Combate ao assédio moral no trabalho

Enviada em 29/06/2021

O escritor austríaco Stefan Zweig, dada a perseguição nazista na Europa, veio para o Brasil e se radicou no Rio de Janeiro. Influenciado pela cordialidade e potencial dos brasileiros, Zweig exaltou o seu novo país por meio do livro, cujo título ainda é, muitas vezes, repetido: “Brasil, país do futuro”. No entanto, a presença do assédio moral no ambiente de trabalho permite inferir que sua previsão limitou-se às páginas da sua obra. Em razão desse cenário, é preciso compreender que a sobrecarga deliberada de trabalho está diretamente associada a condutas abusivas e repetidas neste ambiente, bem como questionar por que a sonegação de direitos e vigilância excessiva constante impactam no corpo social.

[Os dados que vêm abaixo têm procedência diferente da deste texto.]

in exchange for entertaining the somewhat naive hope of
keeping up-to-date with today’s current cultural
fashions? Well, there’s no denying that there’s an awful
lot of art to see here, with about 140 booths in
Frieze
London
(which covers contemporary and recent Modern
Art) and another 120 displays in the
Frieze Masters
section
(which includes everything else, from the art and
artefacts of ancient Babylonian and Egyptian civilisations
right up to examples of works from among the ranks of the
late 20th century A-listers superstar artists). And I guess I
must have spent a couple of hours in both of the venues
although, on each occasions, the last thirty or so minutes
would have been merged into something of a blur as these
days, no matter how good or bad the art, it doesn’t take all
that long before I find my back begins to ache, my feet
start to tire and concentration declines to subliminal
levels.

Em face desse questionamento inicial, é preciso esclarecer que a constante exposição do operário a situações desmoralizantes está relacionada não só a pressão que este sofre, mas também ao poder hierárquico utilizado pelo assediador para diminuir seu subordinado. Por conseguinte, consoante ao pensamento de Marilena Chauí, filósofa brasileira, a ética deveria fundamentar-se em torno de ideias e práticas positivas de liberdade e felicidade. Contudo, ao lançar olhar sobre a realidade, nota-se que as condições as quais os trabalhadores são expostos são capazes de ocasionar danos a saúde mental, em virtude da repetição de um comportamento abusivo que atenta contra a dignidade psíquico-emocional. Logo, fica claro que muitos usam pessoas a seu benefício, para manipulá-las até alcançar seus ideiais.

Nesse contexto, outra questão pontual é o fato de que a vigilância excessiva caracteriza um quadro humilhante ao operário, haja vista que este perde seus direitos como trabalhador e sofre pressões constantes. Sob esse viés, cabe observar que, conforme enuncia Zygmunt Bauman, a era moderna levou a liquidez das noções universais e, com isso, passou-se a valorizar o individual e a vida a partir de uma transitoriedade universal. À luz desse raciocínio, pode-se afirmar que o assédio moral ocasiona prejuízos emocionais e o descrédito em relação aos demais trabalhadores, caracterizando uma ofensa à dignidade. Portanto, de nada adianta analisar esse contexto de discriminação, se a questão do individualismo não estiver em pauta.

Isso posto, conclui-se que, enquanto não houver medidas que combatam essas condutas abusivas e humilhantes, a questão que envolve o assédio moral continuará presente no trabalho. Assim, é fundamental que o Ministério da Educação promova palestras para jovens e adultos, além de divulgá-las nos meios midiáticos, a fim de que haja maior lucidez sobre o assunto e atingir um público cada vez maior. Concomitantemente, cabe ao poder público fazer parcerias com o Ministério do Trabalho, estabelecendo leis que fiscalizem e punam os assediadores. Com essas iniciativas, espera-se alcançar o “país do futuro” descrito por Stefan Zweig e promover o bem-estar social.